Wanting to avoid inserting a queue manager in front of CrateDB I would like to know if the In-Memory-Buffer can be used as a queue.
How many writing requests can CrateDB receive and manage without going under stress?
Assuming I have a table named ‘log’, very simple, consisting of two fields, ‘ts’ as TIMESTAMP and ‘pl’ as DYNAMIC OBJECT and assuming I want to write a json type data with a weight of 50K per message in ‘pl’, how can I calculate how many write requests CrateDB is able to handle per second?
Let’s assume that CrateDB would run on a VM with 16 amd64 cores, 32GB Ram, linux os and an incoming 5’000 write request per second. It is a feasible scenario with CrateDB (single instance)
Is it better to have them sent by a single client or multiple clients?
How many clients would CrateDB be able to handle?
How does the In-Memory-Buffer work? Is it manageable at the configuration level?
Is it possible to define a max_queue item numbers and how many ram allocate to the buffer ?
Wanting to avoid inserting a queue manager in front of CrateDB I would like to know if the In-Memory-Buffer can be used as a queue.
I don’t know what your source of data is, but this probably could be done without a 3rd party queue and with a rather simple application logic.
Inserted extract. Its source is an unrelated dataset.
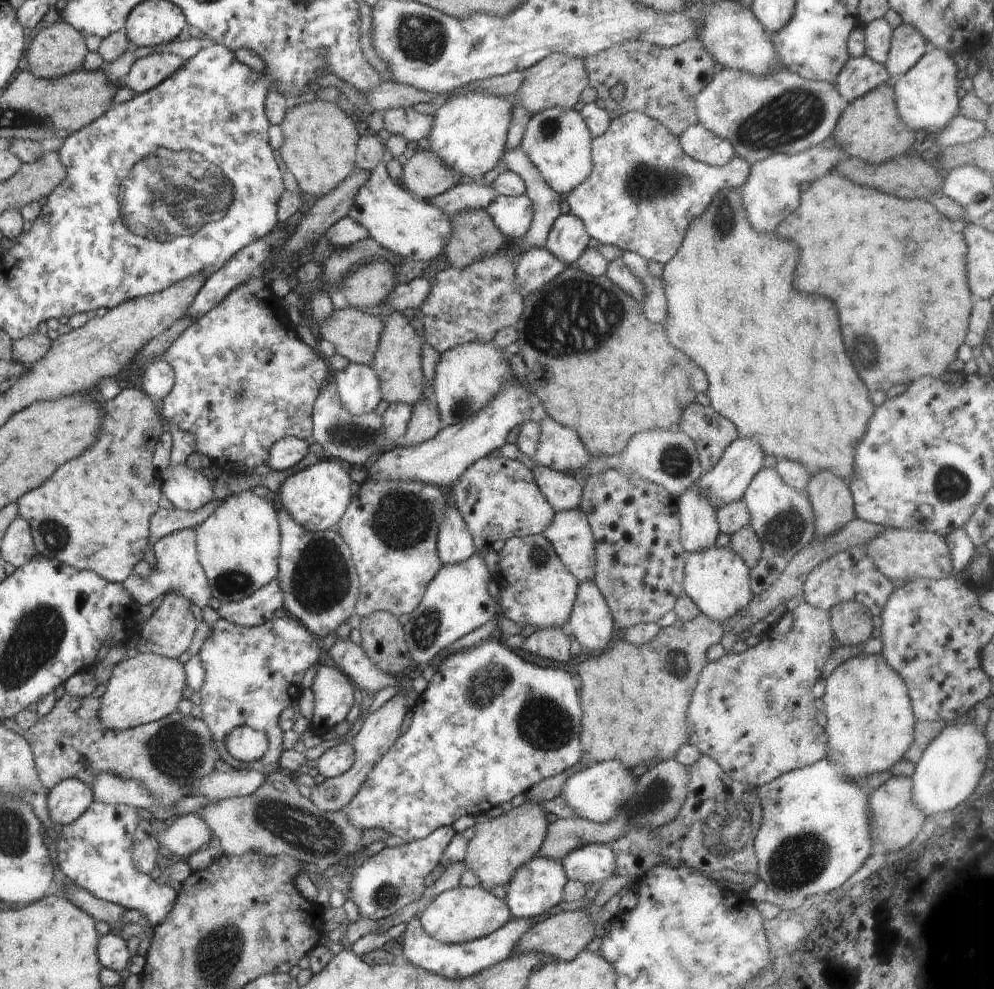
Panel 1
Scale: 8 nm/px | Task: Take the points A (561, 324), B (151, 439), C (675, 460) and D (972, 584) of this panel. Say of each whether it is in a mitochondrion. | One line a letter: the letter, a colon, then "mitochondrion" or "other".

How many writing requests can CrateDB receive and manage without going under stress?
Difficult to answer as it depends on many factors. Typically something one would need to evaluate with simulated production load. That being said, single INSERT statements with just one record are very inefficient and I would strongly recommend to batch them together.
I want to write a json type data with a weight of 50K per message
Here it is more a question of how many sub-columns we are talking about that get indexed.
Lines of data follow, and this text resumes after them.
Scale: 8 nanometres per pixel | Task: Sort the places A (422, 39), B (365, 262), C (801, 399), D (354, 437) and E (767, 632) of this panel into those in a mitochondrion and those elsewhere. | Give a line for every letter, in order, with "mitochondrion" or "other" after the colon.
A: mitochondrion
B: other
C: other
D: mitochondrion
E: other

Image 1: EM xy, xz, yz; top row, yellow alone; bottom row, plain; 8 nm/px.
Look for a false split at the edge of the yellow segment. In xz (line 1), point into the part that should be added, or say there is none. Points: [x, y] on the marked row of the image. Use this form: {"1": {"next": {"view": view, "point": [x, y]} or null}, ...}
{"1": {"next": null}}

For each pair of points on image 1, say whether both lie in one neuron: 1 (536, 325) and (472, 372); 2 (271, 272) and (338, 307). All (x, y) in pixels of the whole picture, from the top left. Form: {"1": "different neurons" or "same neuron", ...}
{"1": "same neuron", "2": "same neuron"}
Is it better to have them sent by a single client or multiple clients?
How many clients would CrateDB be able to handle?
Doesn’t really matter. CrateDB can handle many connections in parallel without issue. Of course you would want to reuse / keep connections open to avoid the connection overhead.
How does the In-Memory-Buffer work? Is it manageable at the configuration level?
Be aware, that new data is always persisted in the WAL (Translog) on disk. The in-memory buffer is mostly there to create new Lucene segments after a table refresh and make the data queryable. Updating the index / creating a Lucene segement with every new value would be to expensive. While there are various settings to adjust it, I would advise from refrain from doing so in the beginning.